When they found a well
they drank then walked on in the flesh-biting cold.
They dreaded the American troops
so they smeared their clothes
with their own shit.
They spread soot from kitchen chimneys
over their faces.
The mother became
a beggar-mum,
her daughters beggar kids
Their bodies stank of shit.
Instead of American troops, dogs came running.
Their robust father
likewise
blackened his face. The teeth inside his lips looked stronger still.
When snow fell
they ventured into a village
and were saved by a shed
or an empty cowstall.
Three hundred miles they walked
to arrive at Hongseong, and settle there.

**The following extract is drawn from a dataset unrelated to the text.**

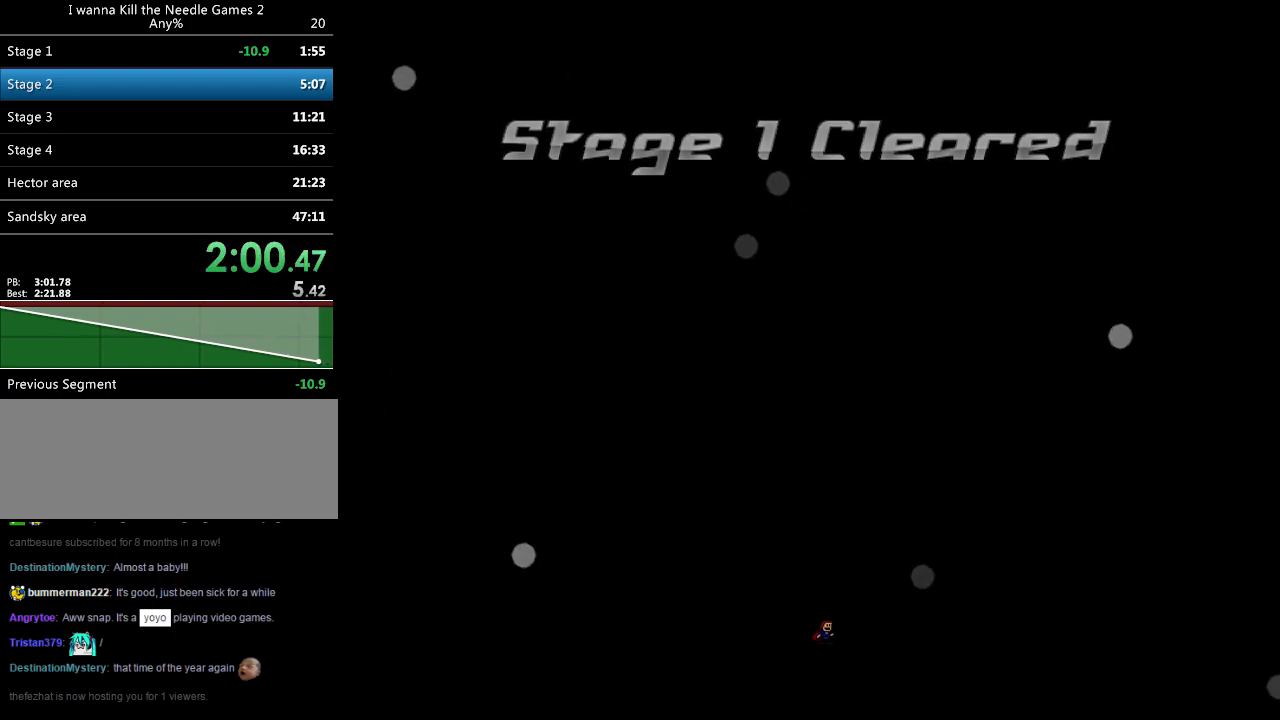
{"keys": ["down"], "events": [[400, "z", "down"], [440, "z", "up"]]}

When China attacked in January 1951,
Chinese forces never reached Hongseong,
being held back near the 38th parallel.
The family began a new life amidst the hills and fields of Hongseong,
purchased a big hospital.
One daughter, Yi Jeong-i, got married,
became the wife of poet-professor Kim Young-moo. Never late for Mass.
An Empty House
In Jangsa-dong, central Seoul, a big tiled-roof house lay empty.

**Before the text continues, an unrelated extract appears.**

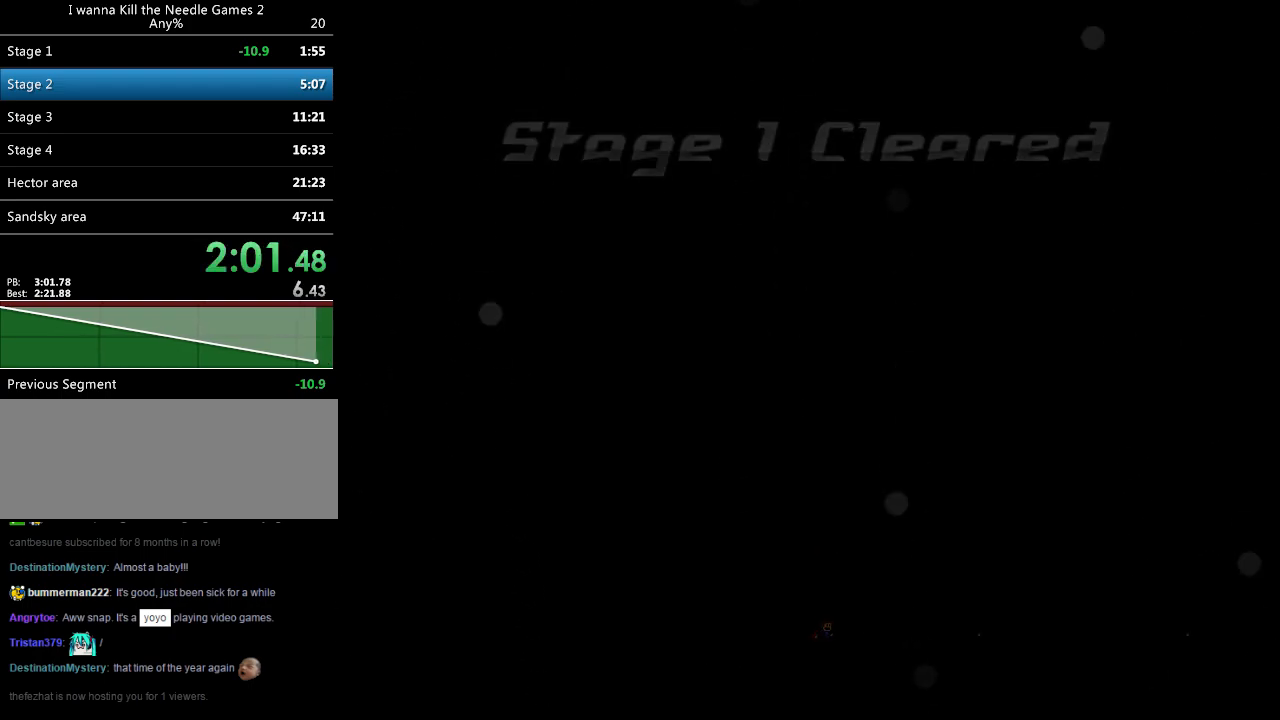
{"keys": ["down"], "events": [[80, "z", "down"], [100, "z", "up"], [300, "z", "down"], [320, "z", "up"]]}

After Seoul was recaptured for the second time
someone, intent on taking over the house,
came along, snarling:
‘This house used to be a red’s; from now on it’s mine.’
Another man came along, snarling:
‘I must live here.
A red killed my brother.’
Yet another man came along, accompanied by an MP.
‘I’m anti-communist fighter Bak Jong-sik, don’t you know?
You two, get out.
This house should belong to an anti-communist fighter.
Down with Kim Il-sung!
Defeat the communist party!’
Bak Jong-sik, a relative of the MP, took over the house.
After the MP left in his jeep,
the new owner moved into the empty house.
He removed the spider webs.
He had a name-plate made.
He bought a fierce dog.
‘Beware of the dog!’ was painted on the gate.
BIOGRAPHICAL NOTES
Born in 1933 in Gunsan, North Jeolla Province, Korea, Ko Un is Korea’s foremost living writer. After immense suffering during the Korean War, he became a Buddhist monk. His first poems were published in 1958, his first collection in 1960. A few years later he returned to the world. After years of dark nihilism, he became a leading spokesman in the struggle for freedom and democracy during the 1970s and 1980s, when he was often arrested and imprisoned.
He has published more than 150 volumes of poems, essays, and fiction, including the monumental seven-volume epic Mount Paekdu and the 30-volume Maninbo (Ten Thousand Lives) series. In recent years, more than thirty volumes of translations of his work have been published in some twenty languages. A selection from the first ten volumes of Maninbo relating to Ko Un’s village childhood was published in the US by Green Integer in 2006 under the title Ten Thousand Lives. A selection from the second ten volumes, Maninbo: Peace and War, was published by Bloodaxe Books in 2015. Ko Un’s most recent poetry was translated by Brother Anthony of Taizé and Lee Sang-Wha and published by Bloodaxe in 2012 in First Person Sorrowful. See: http://www.koun.co.kr
Born in 1942 in Cornwall, Brother Anthony of Taizé has lived in Korea since 1980. He is an Emeritus Professor at Sogang University, and Chair-Professor at Dankook University. He has published some thirty volumes of English translations of Korean poetry and fiction, including eight volumes of work by Ko Un. He is a naturalised Korean citizen with the name An Sonjae. For more information see http://hompi.sogang.ac.kr/anthony/
Lee Sang-Wha is an emeritus professor in the English Department of Chung Ang University, Seoul, and has published seven volumes of translations of English literature including two prose works by Gary Snyder.